▶ _Texto mostrado_:

-.-.-

Carta Editorial 154
Alguna de esas tantas noches, que tuve la oportunidad de acompañar a mi madre en el hospital (intentando ser un poco como mi hermana o como alguien que sí sabe cuidar a una persona que ha sido intervenida en un quirófano, y que en el caso de mi madre fueron más de una docena); debido a una mastectomía, los médicos me informaron: “Fue de alto riesgo y perdió mucha sangre, tuvimos que inducirle un coma, esperemos ver cómo reacciona y si puede despertar”. No es fácil escuchar esto y que te lo repitan, no te hace acostumbrarte a la idea. Solo podía esperar, pero en esa ocasión, y mientras miraba y escuchaba ese ritmo irritante, pero a la vez arrullador de los respiradores artificiales, empecé a quedarme dormido.
No sé si estaba soñando o si mi mente jugaba conmigo, pero recuerdo haber imaginado un gran palacio en medio de la nada (sorpresivamente no había reyes o emperadores), habitado por una especie de viejos eruditos y sabios en cualquier materia, que eran encargados de dar los nombres a los animales, objetos, sabores, colores ¡y hasta los sentimientos! estudiándolos y aprobándolos de acuerdo a sus características. En este sueño loco, entré a ese palacio y vi un gran salón donde el silencio no era incómodo y una gran paz se podía percibir apenas cruzando la entrada. Allí, se encontraba un grupo de estos profundos conocedores de todo. Justo a mi llegada, se encontraban por nombrar a una sensación, cuyas características eran: un profundo anhelo que te ilumina la mirada y el alma, que se contagia y que es más fuerte que nada pero a su vez, es como una llama que por más intensa y viva que sea, también es frágil y ante cualquier viento ligero puede extinguirse. Una sensación que genera fe y que siempre es la última en morir. Después de probar varios nombres y no estar de acuerdo, por fin encontraron uno y de manera unánime asintieron. Le llamaron Esperanza, un apropiado nombre de mujer y que, al igual que ella, es fuerte pero al mismo tiempo frágil. Una fuerza incansable que permanece hasta el final y que, aún convaleciente, su mayor preocupación siempre es su familia.
De nuevo me perdí en la conciencia y me pregunté si había soñado despierto o si dormí de verdad, lo cierto es, que desperté sin tanta angustia. Ese sueño y el amor de mi madre por sus hijos, le dieron una permanente esperanza de sobrevivir. Sonreí sin razón aparente y esperé sin temor. Mi madre despertó un par de días después y vivió algunos años más, teniendo en su mayoría días buenos y por supuesto algunos malos. Si algo puedo afirmar, es que esa noche supe el verdadero significado de la palabra esperanza.
El cáncer de mama es un mal que en su fase tardía es mortal, pero este puede prevenirse si se detecta a tiempo, de ser así, la esperanza, calidad y cantidad de vida es prácticamente la misma a la de alguien que no lo padece. La cultura de la detección debe ser un hábito en cada mujer y en cada hombre. La esperanza debe contagiarse para que cuando la necesitemos, sea para reforzar nuestra fe en otras cosas que no impliquen un riesgo de vida.

-.-.-

▶ _Datos proporcionados_:
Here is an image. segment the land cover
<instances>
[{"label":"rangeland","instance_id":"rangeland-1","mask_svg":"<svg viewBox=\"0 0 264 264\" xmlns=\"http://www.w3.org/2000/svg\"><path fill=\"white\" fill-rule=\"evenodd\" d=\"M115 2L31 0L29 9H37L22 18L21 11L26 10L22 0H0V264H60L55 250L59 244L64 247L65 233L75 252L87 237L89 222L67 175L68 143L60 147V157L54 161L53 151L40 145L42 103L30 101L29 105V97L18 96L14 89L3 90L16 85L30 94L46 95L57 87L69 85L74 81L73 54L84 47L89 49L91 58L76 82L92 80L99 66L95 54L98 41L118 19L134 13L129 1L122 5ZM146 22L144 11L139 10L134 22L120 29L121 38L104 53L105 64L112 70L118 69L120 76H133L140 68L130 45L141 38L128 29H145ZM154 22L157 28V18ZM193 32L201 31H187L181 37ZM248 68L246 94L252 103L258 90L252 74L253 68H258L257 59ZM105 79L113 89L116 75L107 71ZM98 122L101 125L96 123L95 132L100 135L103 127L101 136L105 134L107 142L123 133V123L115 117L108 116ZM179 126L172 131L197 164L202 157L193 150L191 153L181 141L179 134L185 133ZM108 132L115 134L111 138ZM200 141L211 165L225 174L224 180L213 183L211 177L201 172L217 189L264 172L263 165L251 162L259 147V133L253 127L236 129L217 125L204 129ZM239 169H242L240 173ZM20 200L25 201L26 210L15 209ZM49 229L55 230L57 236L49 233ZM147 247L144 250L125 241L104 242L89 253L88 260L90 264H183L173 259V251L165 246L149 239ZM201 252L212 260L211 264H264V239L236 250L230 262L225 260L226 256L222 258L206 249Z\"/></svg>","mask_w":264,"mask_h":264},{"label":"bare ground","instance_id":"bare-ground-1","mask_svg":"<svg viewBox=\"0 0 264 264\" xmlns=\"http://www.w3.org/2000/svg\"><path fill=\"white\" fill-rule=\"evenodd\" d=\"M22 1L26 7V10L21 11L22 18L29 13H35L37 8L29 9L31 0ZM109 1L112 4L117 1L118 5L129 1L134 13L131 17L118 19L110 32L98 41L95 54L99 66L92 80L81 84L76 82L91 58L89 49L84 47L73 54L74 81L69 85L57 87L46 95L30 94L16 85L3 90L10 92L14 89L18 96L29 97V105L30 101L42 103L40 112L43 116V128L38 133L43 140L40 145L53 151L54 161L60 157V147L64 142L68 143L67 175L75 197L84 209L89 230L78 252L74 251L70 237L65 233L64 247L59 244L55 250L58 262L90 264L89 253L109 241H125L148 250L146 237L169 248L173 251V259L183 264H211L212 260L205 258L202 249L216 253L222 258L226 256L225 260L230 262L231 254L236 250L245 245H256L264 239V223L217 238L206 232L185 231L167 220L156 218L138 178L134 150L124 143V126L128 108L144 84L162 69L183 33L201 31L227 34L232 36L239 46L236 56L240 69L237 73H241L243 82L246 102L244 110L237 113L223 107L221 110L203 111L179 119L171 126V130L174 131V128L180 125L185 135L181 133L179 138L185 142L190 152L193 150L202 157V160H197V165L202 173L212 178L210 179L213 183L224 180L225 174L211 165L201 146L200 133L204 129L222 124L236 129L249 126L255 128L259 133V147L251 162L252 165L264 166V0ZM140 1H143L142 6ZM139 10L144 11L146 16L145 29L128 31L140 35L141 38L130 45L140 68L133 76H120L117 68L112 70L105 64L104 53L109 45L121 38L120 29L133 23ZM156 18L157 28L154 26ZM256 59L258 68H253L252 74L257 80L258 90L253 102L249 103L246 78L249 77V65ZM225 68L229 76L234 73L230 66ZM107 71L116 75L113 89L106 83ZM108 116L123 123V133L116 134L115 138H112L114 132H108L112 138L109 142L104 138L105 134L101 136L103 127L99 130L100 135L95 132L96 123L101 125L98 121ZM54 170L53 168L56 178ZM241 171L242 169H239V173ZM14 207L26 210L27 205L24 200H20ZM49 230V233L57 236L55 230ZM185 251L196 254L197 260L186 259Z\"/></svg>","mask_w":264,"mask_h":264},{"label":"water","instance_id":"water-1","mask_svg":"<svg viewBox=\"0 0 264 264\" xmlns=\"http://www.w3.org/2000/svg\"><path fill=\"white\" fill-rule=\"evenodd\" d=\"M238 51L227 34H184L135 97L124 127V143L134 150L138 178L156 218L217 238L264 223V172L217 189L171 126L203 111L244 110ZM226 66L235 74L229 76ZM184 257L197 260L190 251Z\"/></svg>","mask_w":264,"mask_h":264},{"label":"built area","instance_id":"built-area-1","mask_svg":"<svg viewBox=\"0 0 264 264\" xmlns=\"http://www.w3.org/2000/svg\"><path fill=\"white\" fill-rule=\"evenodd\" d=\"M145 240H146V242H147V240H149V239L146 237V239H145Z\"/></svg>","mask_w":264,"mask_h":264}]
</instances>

-.-.-

▶ _Qué hacer_:
a - Copia de la carta editorial el trozo que va de "El cáncer de" a "riesgo de vida.", incluyendo ambos extremos.
b - Según la carta editorial, ¿por qué es importante detectar a tiempo el cáncer de mama? Responde en una a tres oraciones.
c - En la carta editorial, ¿cuánto tiempo pasó antes de que la madre despertara?

▶ _Las soluciones_:
a -
El cáncer de mama es un mal que en su fase tardía es mortal, pero este puede prevenirse si se detecta a tiempo, de ser así, la esperanza, calidad y cantidad de vida es prácticamente la misma a la de alguien que no lo padece. La cultura de la detección debe ser un hábito en cada mujer y en cada hombre. La esperanza debe contagiarse para que cuando la necesitemos, sea para reforzar nuestra fe en otras cosas que no impliquen un riesgo de vida.

b - Porque en su fase tardía el cáncer de mama es mortal, pero si se detecta a tiempo puede prevenirse. En ese caso, la esperanza, la calidad y la cantidad de vida son prácticamente iguales a las de alguien que no lo padece.

c - Un par de días.